Which is why players bounce back from one year to the next, flop after a big season or emerge from the weeds.
So, who of the defending World Series champions could fall into each category? Let’s look:
Bounceback candidate: Adam Eaton.
Recent memories of Adam Eaton may make him seem an odd choice here. He hit .320 in the World Series, including two home runs. His .993 OPS was better than Anthony Rendon’s against Houston in the postseason’s final series.
But, prior, Eaton went through another solid-to-average regular season. His 101 OPS-plus suggests he was right on the border of being an average major leaguer on offense. It was also the lowest of any full season of his career.
His defense was worse. Eaton misplayed or misread several fly balls last season on the way to a third consecutive season with a negative defensive WAR. He noticed.
“I stunk last year defensively, still coming with my leg,” Eaton said in spring training.
“I feel so much better,” Eaton said. “Even just bouncing around the outfield. I was still on one leg quite a bit last year. I think once July hit, that’s really when I kind of hit my stride with the leg -- August -- where I could really have my legs underneath me, I was really able to play full tilt. Early on, I was fielding ground balls on one leg. Peg-legging it.”
Eaton is 31 years old. One team option remains on his contract. If his defense comes back -- likely -- and his offense takes a modest boost, he could move back to 4-WAR territory and help close the gap produced by Rendon’s departure.
Regression candidate: Daniel Hudson.
Hudson went through an October like no other. He became a crucial part of the Nationals’ bullpen, a father for the third time and a national storyline.
Hudson’s 1.44 ERA and 322 ERA-plus with the Nationals were both significantly better than his career numbers of 3.83 and 109, respectively.

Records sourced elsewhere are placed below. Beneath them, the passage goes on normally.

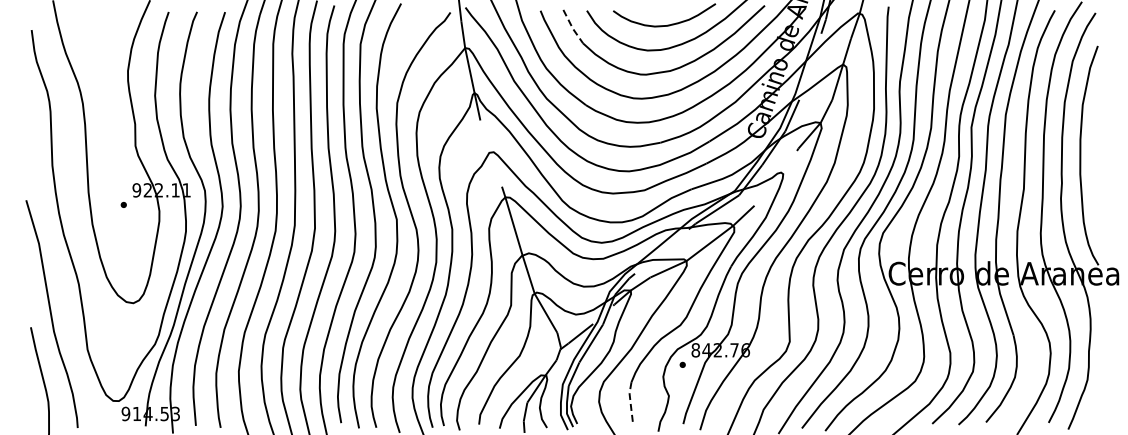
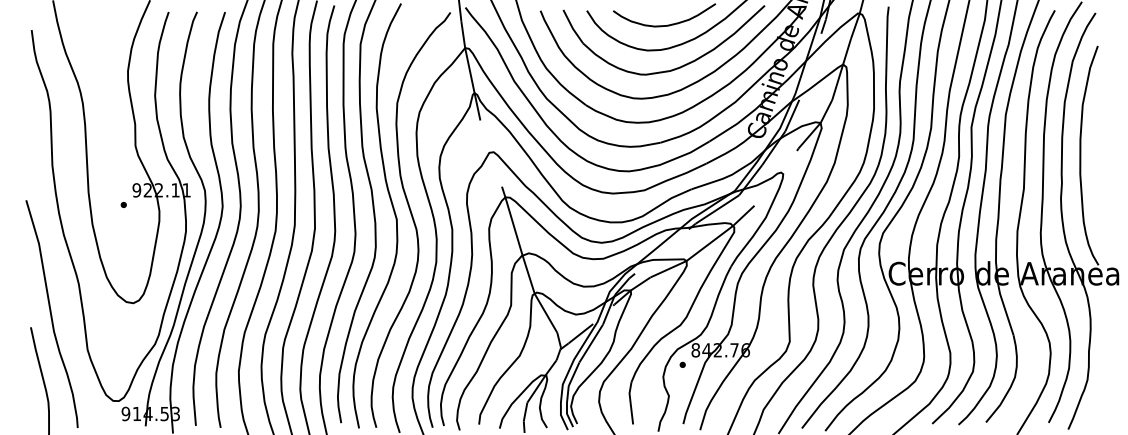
line at (572, 28): dashed -> solid
line at (630, 403): dashed -> solid
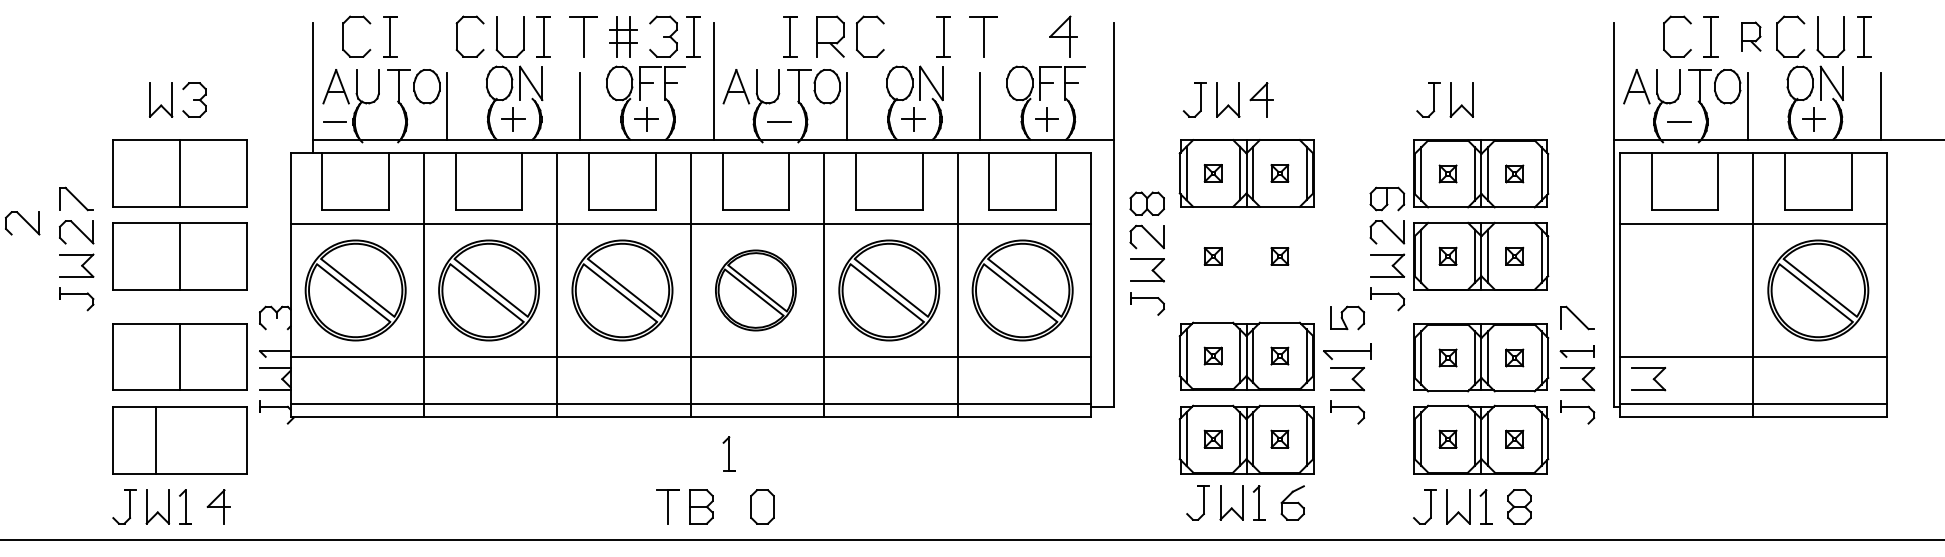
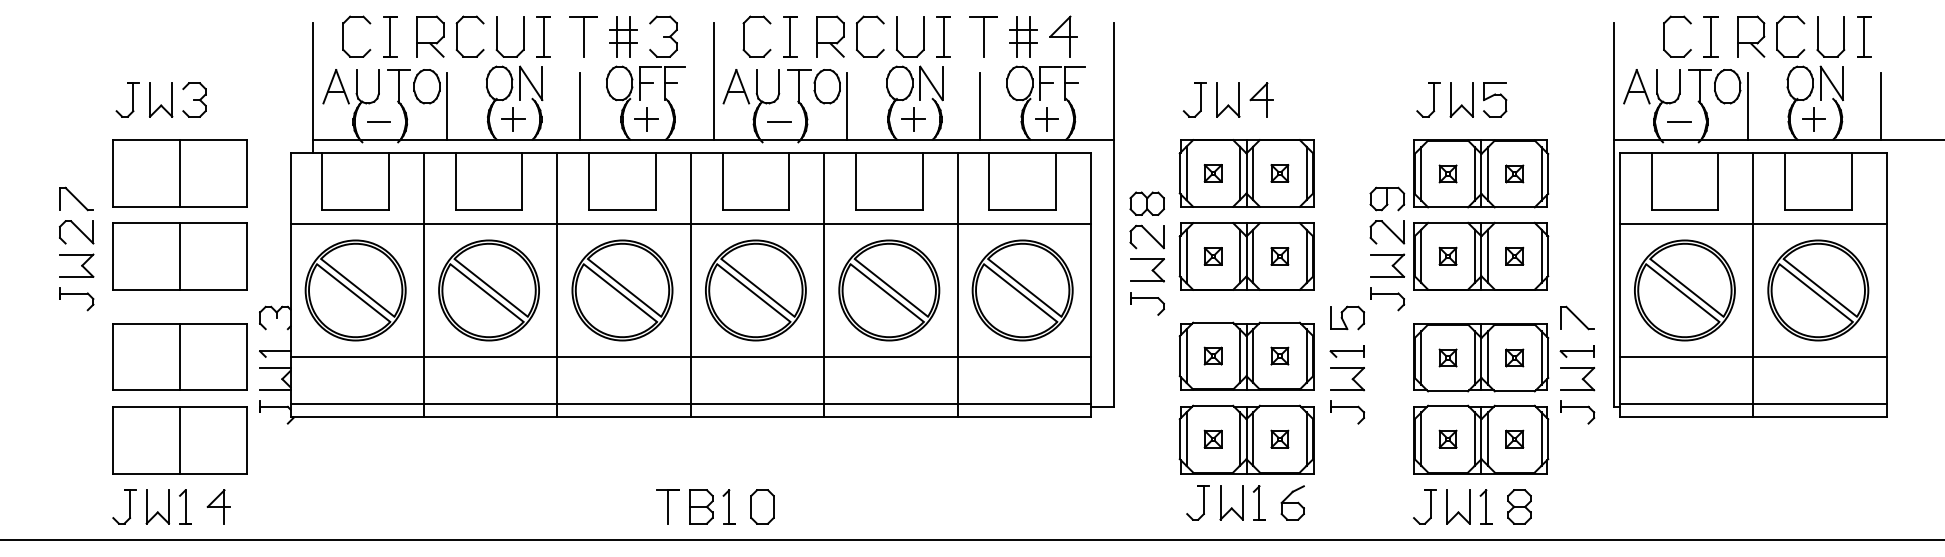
part at (430, 36): none -> present
part at (693, 36): present -> none
part at (744, 36): none -> present
part at (897, 36): none -> present
part at (1023, 36): none -> present
part at (1751, 36) size: 21x31 px -> 29x43 px
part at (127, 99): none -> present
part at (1495, 99): none -> present
line at (334, 121) position: (334, 121) -> (378, 121)
part at (22, 223): present -> none
part at (1246, 256): none -> present
part at (755, 290) size: 82x83 px -> 102x103 px
part at (1684, 290): none -> present
part at (1347, 351) size: 49x17 px -> 36x13 px
part at (1648, 379): present -> none
line at (156, 439) position: (156, 439) -> (180, 439)
part at (728, 453) position: (728, 453) -> (728, 506)
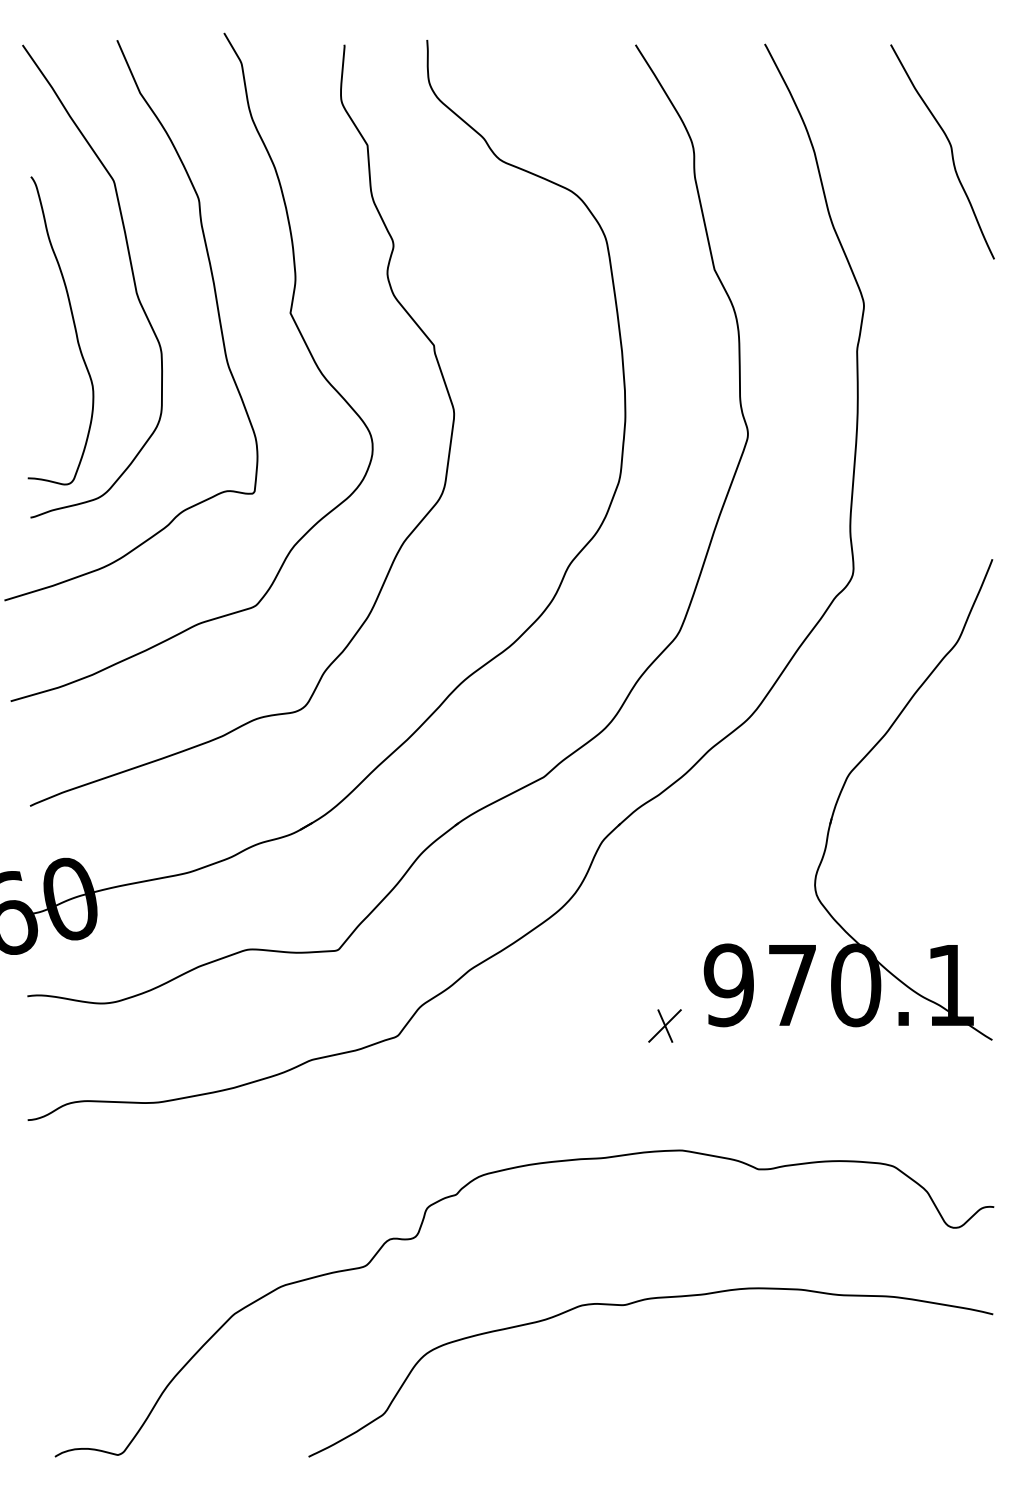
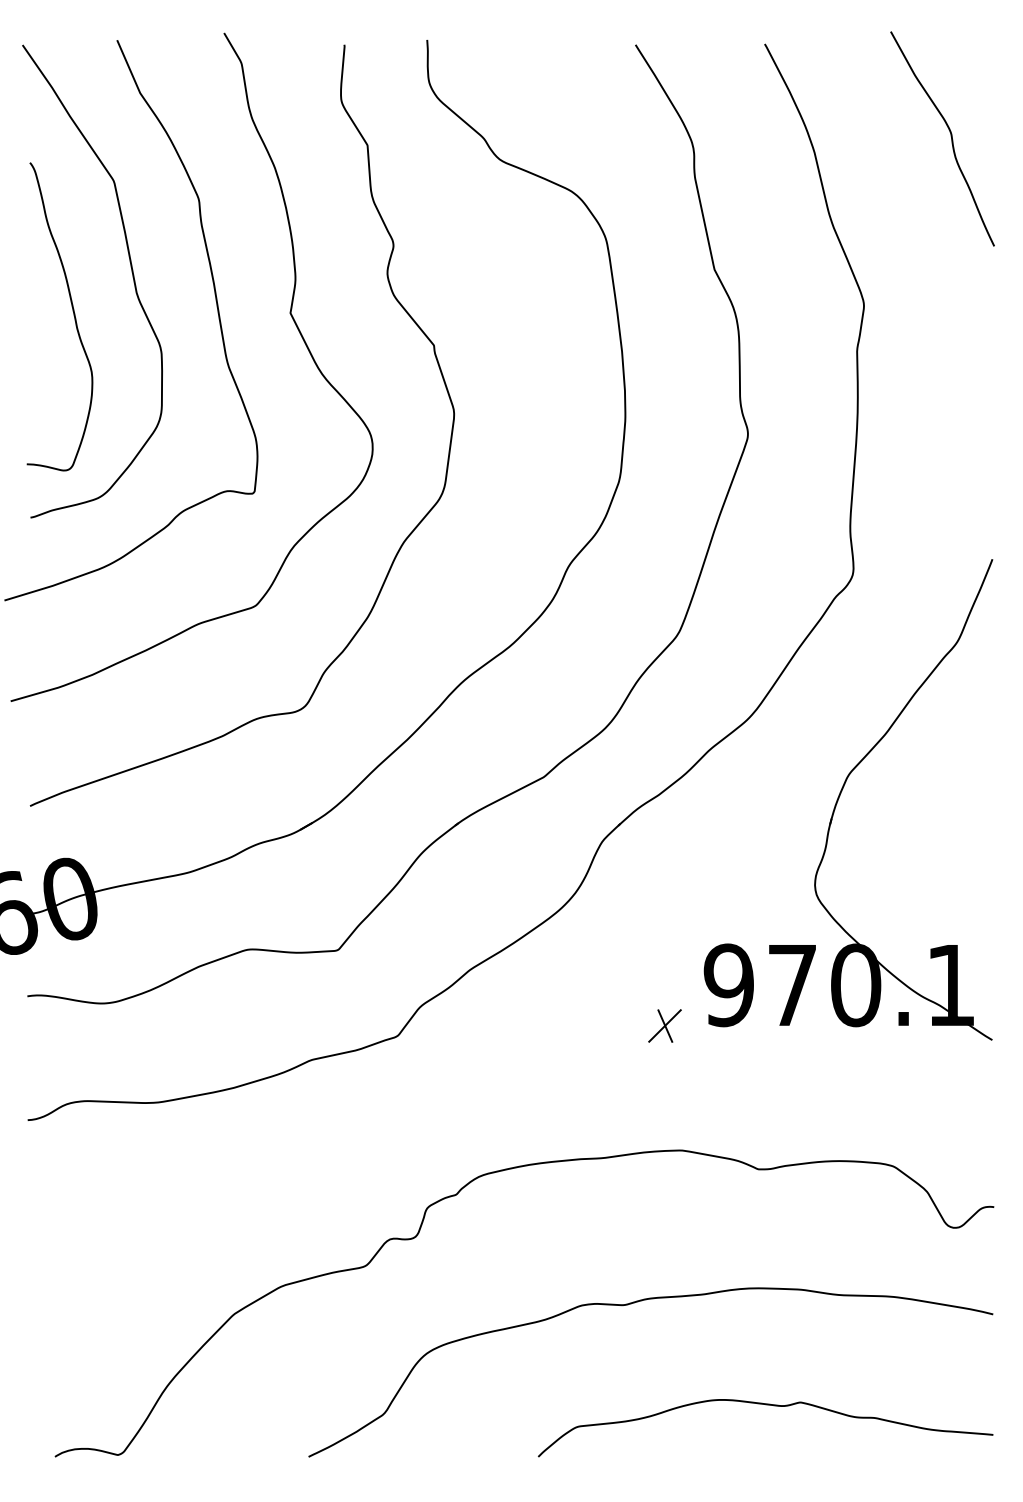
curve at (950, 149) position: (950, 149) -> (950, 136)
curve at (73, 325) position: (73, 325) -> (72, 311)
curve at (765, 1405): none -> present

Even his combined numbers from Toronto and Washington (2.47, 186) were well-beyond his career marks.
What helps Hudson this year? Sharing time with Will Harris, Sean Doolittle and even Tanner Rainey should lighten his workload. It could make his spots to pitch more pinpoint and advantageous.
But, he now has a decade of sample size. And last year was glaring for its departure from his norm. Expect him to go backward.
Breakout candidate: Tanner Rainey
He will perpetually be a breakout candidate. It’s the reason he is in Washington.
When Mike Rizzo swapped Tanner Roark for Rainey, the move seemed curious. Washington lost a lot of innings, a solid starting pitcher and traded him for a Triple-A reliever.
That was Rainey, who easily throws 99 to 100 mph. It’s not a max effort delivery to do so. Rainey’s fastball averaged 97.8 mph last season. His slider, which he upped the usage of, averaged 87 mph. That’s a distinct speed difference when the mechanics are the same. His 13.78 strikeouts per nine innings was elite.
The challenge is command and plan. Rainey needs to spot his pitches better and to understand his fundamental attack better. A second year with a full workload should help him. Video is one thing. Standing on the mound staring at a specific hitter is another.
Rainey also needs to be better against left-handed hitters. His splits heavily favor them, and the new three-batter minimum rule is going to bring them to the plate to face him.
Fixing each department incrementally -- command, plan, execution against lefties -- would launch Rainey into being one of the better setup men in baseball. His command will never be pinpoint. He’s going to allow home runs. However, his stuff is electric enough to make up for some of his detriments, leading to a chance for a breakout season.